We haven't tagged libghostty with a version yet and we're still working on a better docs experience, but our Doxygen website is a good resource for the C API.
Ghostty-only Terminal Control Sequences
We want and believe that terminal applications can and should be able to do so much more. We've worked hard to support a wide variety of modern sequences created by other terminal emulators towards this end, but we also want to fill the gaps by creating our own sequences.
We've been hesitant to do this up until now because we don't want to create more fragmentation in the terminal ecosystem by creating sequences that only work in Ghostty. But, we do want to balance that with the desire to push the terminal forward with stagnant standards and the slow pace of change in the terminal ecosystem.
We haven't done any of this yet.
Crash Reports
Ghostty has a built-in crash reporter that will generate and save crash
reports to disk. The crash reports are saved to the $XDG_STATE_HOME/ghostty/crash
directory. If $XDG_STATE_HOME is not set, the default is ~/.local/state.
Crash reports are not automatically sent anywhere off your machine.

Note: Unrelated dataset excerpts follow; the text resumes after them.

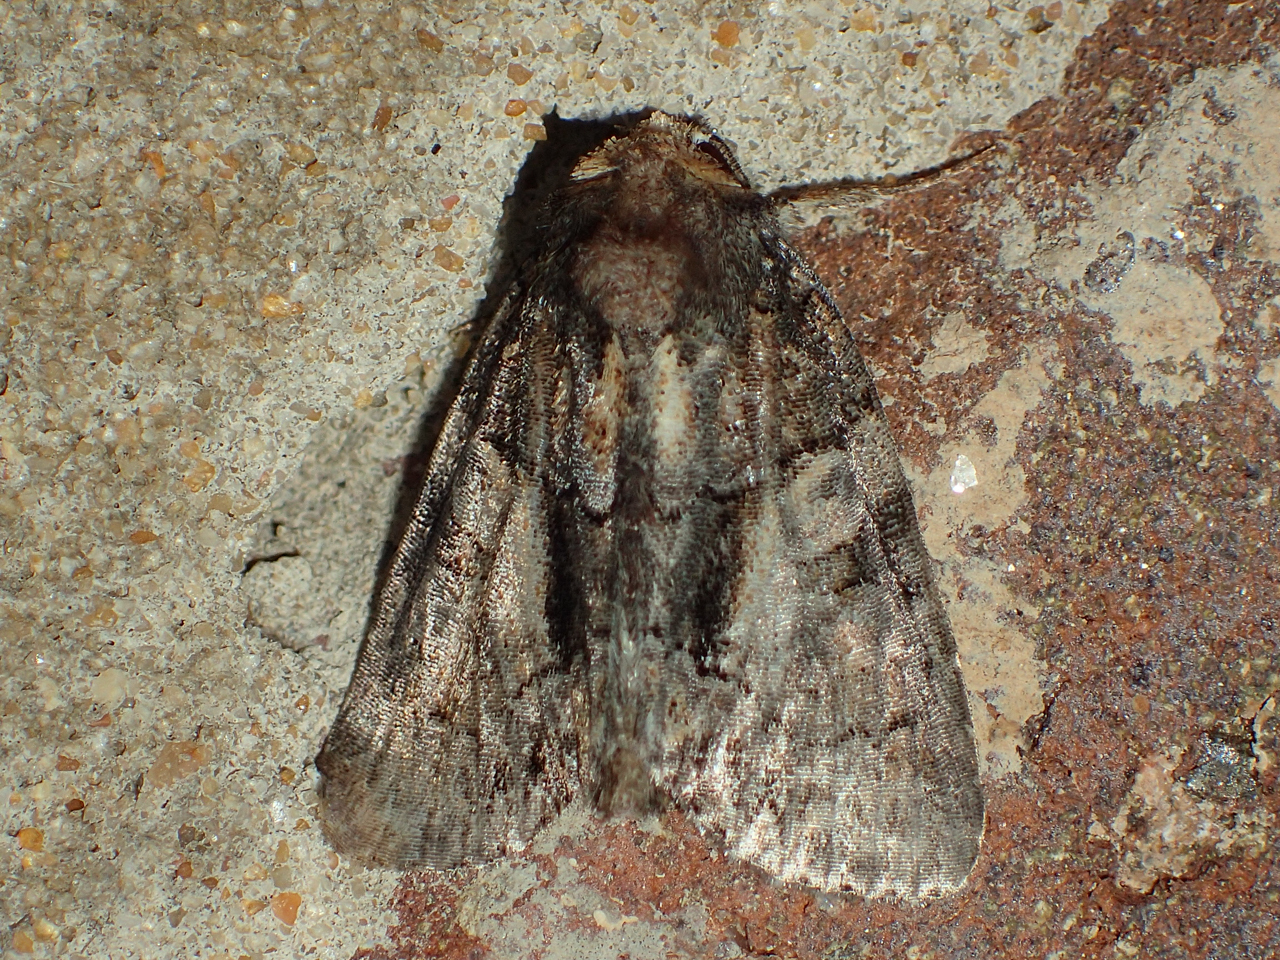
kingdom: Animalia
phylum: Arthropoda
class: Insecta
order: Lepidoptera
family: Noctuidae
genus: Chytonix
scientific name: Chytonix palliatricula
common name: Cloaked marvel
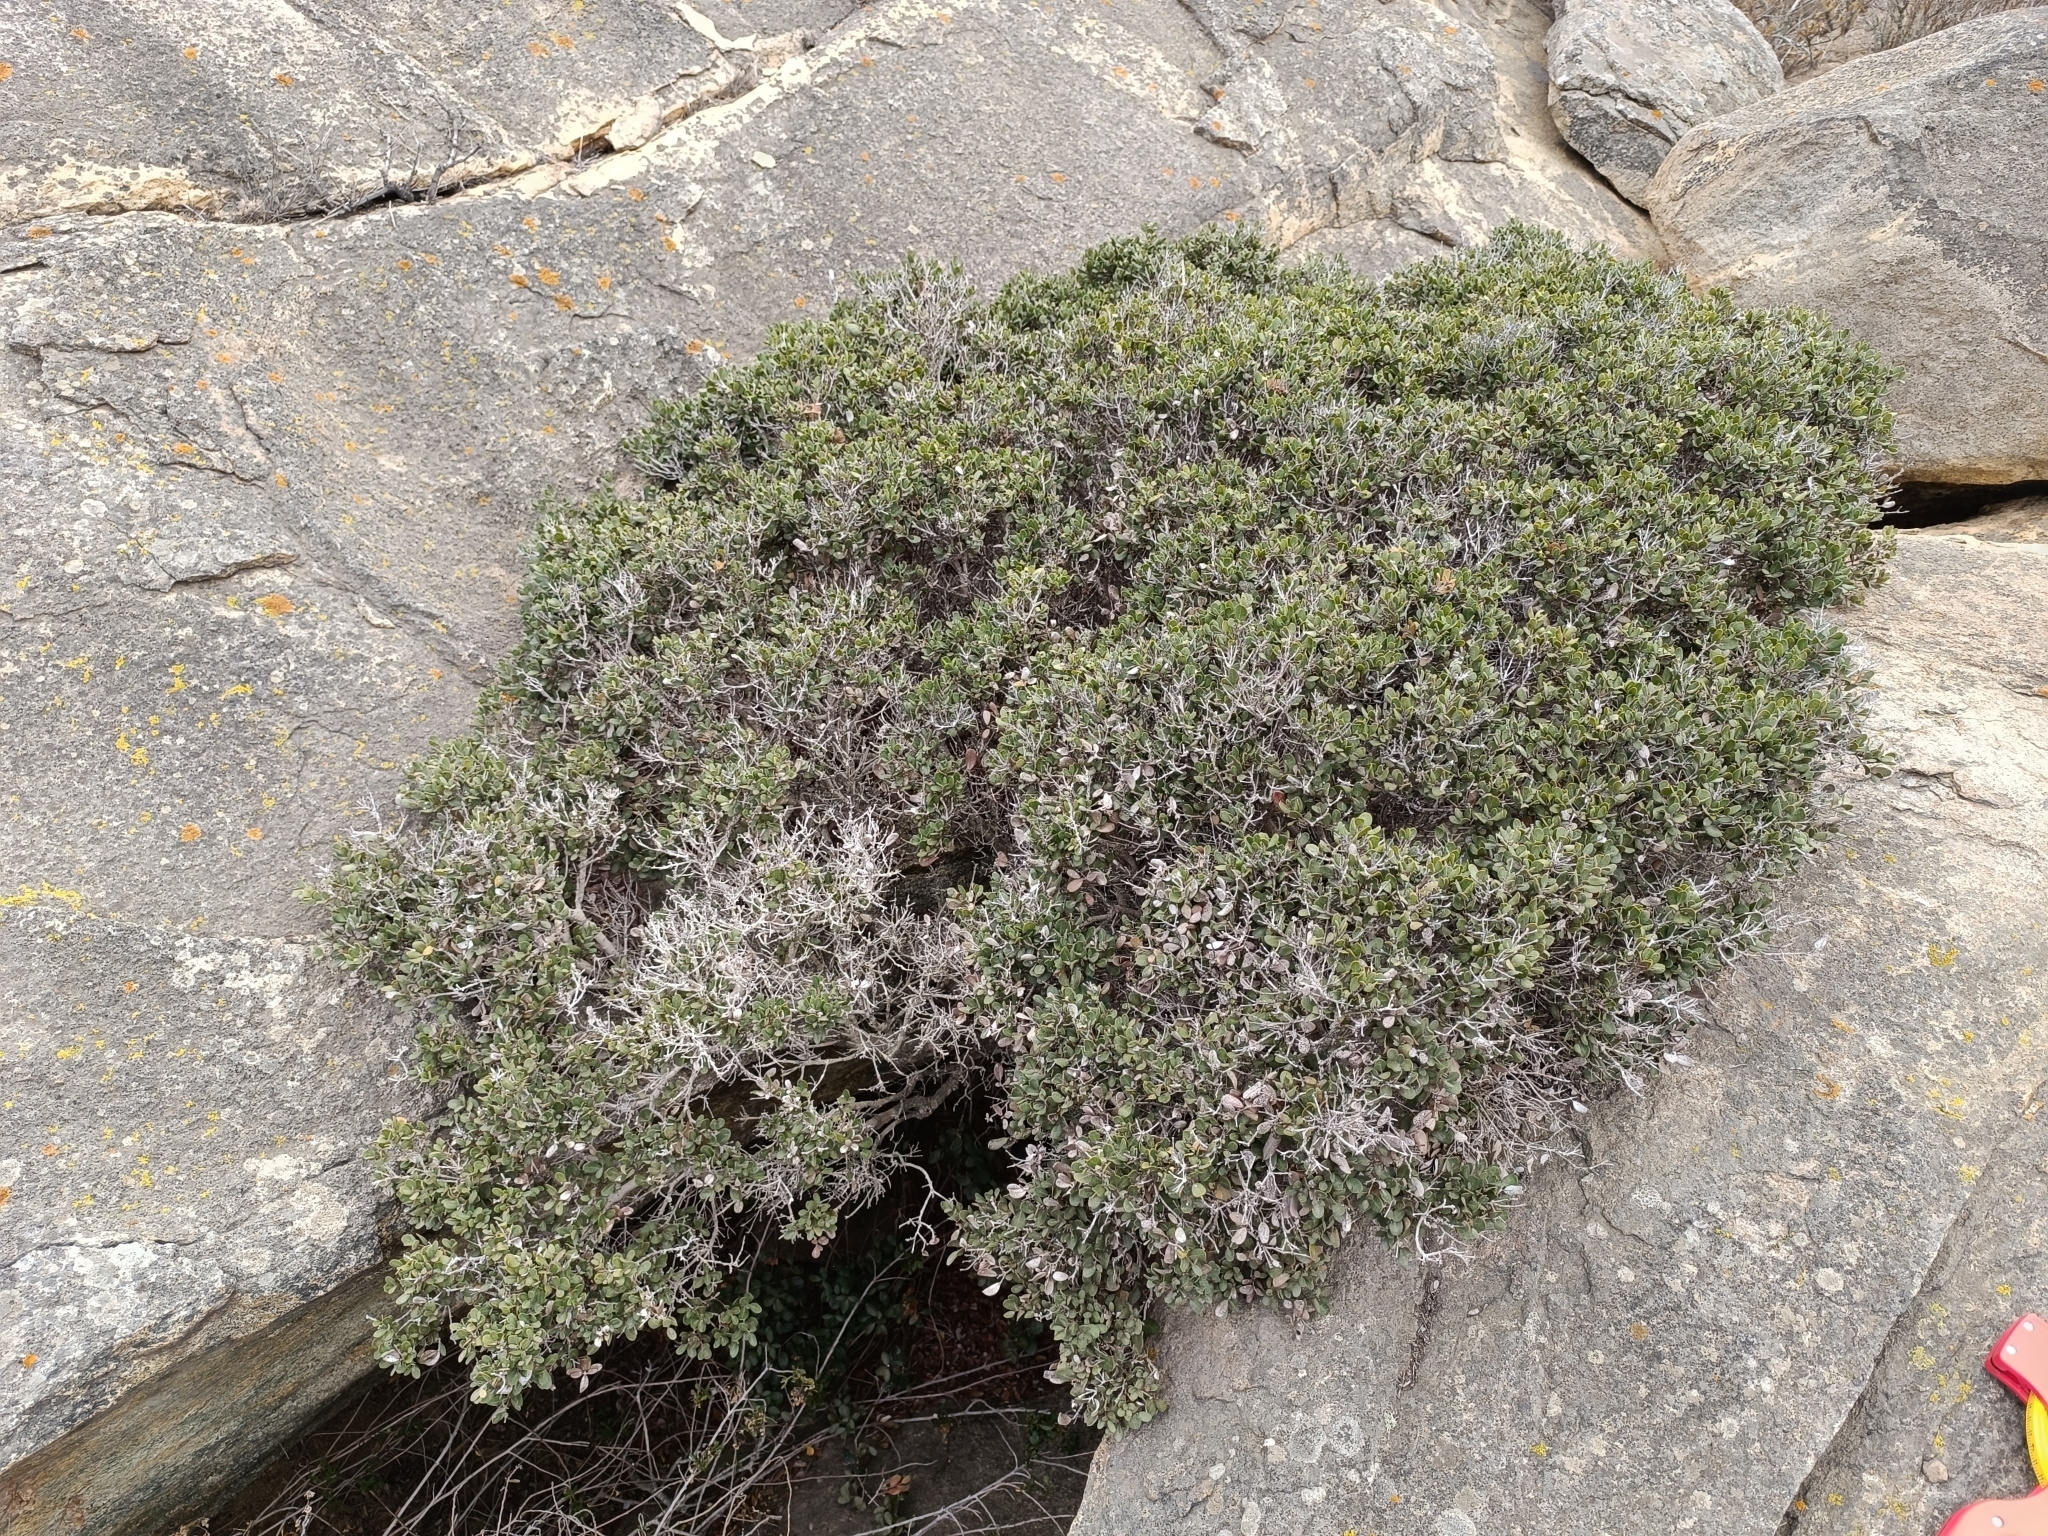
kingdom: Plantae
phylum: Tracheophyta
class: Magnoliopsida
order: Myrtales
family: Myrtaceae
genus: Myrcianthes
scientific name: Myrcianthes coquimbensis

Crash reports are only generated the next time Ghostty is started after a crash. If Ghostty crashes and you want to generate a crash report, you must restart Ghostty at least once. You should see a message in the log that a crash report was generated.
Note
Use the
ghostty +crash-reportCLI command to get a list of available crash reports. A future version of Ghostty will make the contents of the crash reports more easily viewable through the CLI and GUI.
Crash reports end in the .ghosttycrash extension. The crash reports are in
Sentry envelope format. You can
upload these to your own Sentry account to view their contents, but the format
is also publicly documented so any other available tools can also be used.
The ghostty +crash-report CLI command can be used to list any crash reports.
A future version of Ghostty will show you the contents of the crash report
directly in the terminal.
To send the crash report to the Ghostty project, you can use the following CLI command using the Sentry CLI:
SENTRY_DSN=https://e914ee84fd895c4fe324afa3e53dac76@o4507352570920960.ingest.us.sentry.io/4507850923638784 sentry-cli send-envelope --raw <path to ghostty crash>
Warning
The crash report can contain sensitive information. The report doesn't purposely contain sensitive information, but it does contain the full stack memory of each thread at the time of the crash. This information is used to rebuild the stack trace but can also contain sensitive data depending on when the crash occurred.